Color Line Ferries: How to Stay Connected From Boarding to Arrival

January 16, 2026
|
Amira Bula

You've booked your Color Line crossing and sorted the logistics. The last question is connectivity, how to handle it without overpaying or dealing with dead zones.

There are three ways to do this: a ferry eSIM that works both at sea and on land, the onboard Wi-Fi that Color Line sells, or your regular mobile plan's roaming. All of them work. They just work differently depending on what you need.
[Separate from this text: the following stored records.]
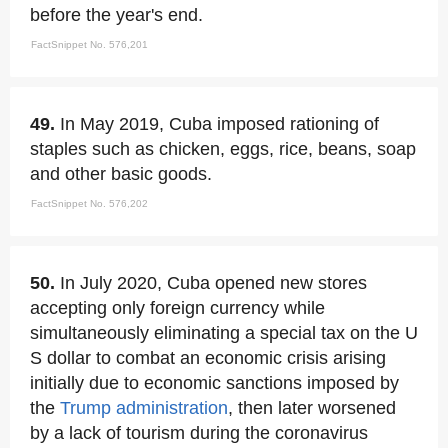
before the year's end.
FactSnippet No. 576,201
49.
In May 2019, Cuba imposed rationing of
staples such as chicken, eggs, rice, beans, soap
and other basic goods.
FactSnippet No. 576,202
50.
In July 2020, Cuba opened new stores
accepting only foreign currency while
simultaneously eliminating a special tax on the U
S dollar to combat an economic crisis arising
initially due to economic sanctions imposed by
the
Trump administration
, then later worsened
by a lack of tourism during the coronavirus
The Option That Covers Everything

A ferry eSIM gives you your own data connection that works throughout your entire journey.

Ferry eSIM

Not just on the ship. On deck, in port, docked at Kiel or Larvik or Kristiansand, and across 40+ European countries once you step off. One plan, one installation, seamless transition from ferry to land.

GigSky is the eSIM that works on Color Line ferries, specifically on Color Fantasy, Color Magic, Superspeed I, and Superspeed II. It's personal bandwidth, not shared with hundreds of other passengers.

Your device automatically connects to the strongest available network, whether that's the offshore system while sailing or local networks when you're close to shore.

The data plans are straightforward:

Plan de données Ferry only Ferry + Europe
500 MO $7.99 $8.99
1 GB $11.99 $12.99
3 GB $24.99 $25.99
5 GB $39.99 $39.99

All plans are valid for 15 days after activation.

The pricing stays exactly what you see in the GigSky app. No roaming charges. No surprise fees when you cross between Norway, Denmark, Sweden, or any other European country.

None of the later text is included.